Not long after my visit to Henrica’s, I was introduced to a Chinese Guyanese restaurant called Happy Garden in Jamaica, New York, where jerk chicken fried rice appeared alongside Guyanese dishes and typical Chinese American ones. Then I heard about a Chinese Indian restaurant in New York City called Chinese Mirch. There I sampled wildly spicy Sichuan vegetarian fried rice (page 265), made with basmati rice, and Chicken Manchurian (page 142), a scrumptious stir-fry generously spiced with fresh chilies. The Indian American owner brought me into the kitchen to meet his Cantonese chefs. He explained to me his cooks were trained to use the Chinese stir-fry technique, but with ingredients suited to the Indian palate and without the pork, beef, rice wine, or alcohol that are prohibited, in accordance with Muslim and Hindu dietary laws.

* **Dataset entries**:
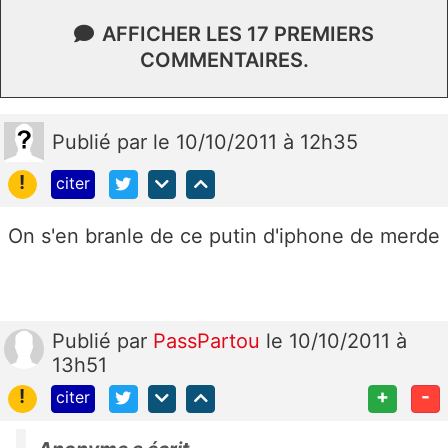
AFFICHER LES 17 PREMIERS
COMMENTAIRES.
Publié
par
le 10/10/2011 à 12h35
!
citer
On s'en branle de ce putin d'iphone de merde
Publié
par
PassPartou
le 10/10/2011 à
13h51
!
+
-
citer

* **REQUIREMENT**: Reproduce the entire passage about the Chinese Guyanese and Chinese Indian restaurants word for word.

* **RESULT OF THE EXERCISE**:
Not long after my visit to Henrica’s, I was introduced to a Chinese Guyanese restaurant called Happy Garden in Jamaica, New York, where jerk chicken fried rice appeared alongside Guyanese dishes and typical Chinese American ones. Then I heard about a Chinese Indian restaurant in New York City called Chinese Mirch. There I sampled wildly spicy Sichuan vegetarian fried rice (page 265), made with basmati rice, and Chicken Manchurian (page 142), a scrumptious stir-fry generously spiced with fresh chilies. The Indian American owner brought me into the kitchen to meet his Cantonese chefs. He explained to me his cooks were trained to use the Chinese stir-fry technique, but with ingredients suited to the Indian palate and without the pork, beef, rice wine, or alcohol that are prohibited, in accordance with Muslim and Hindu dietary laws.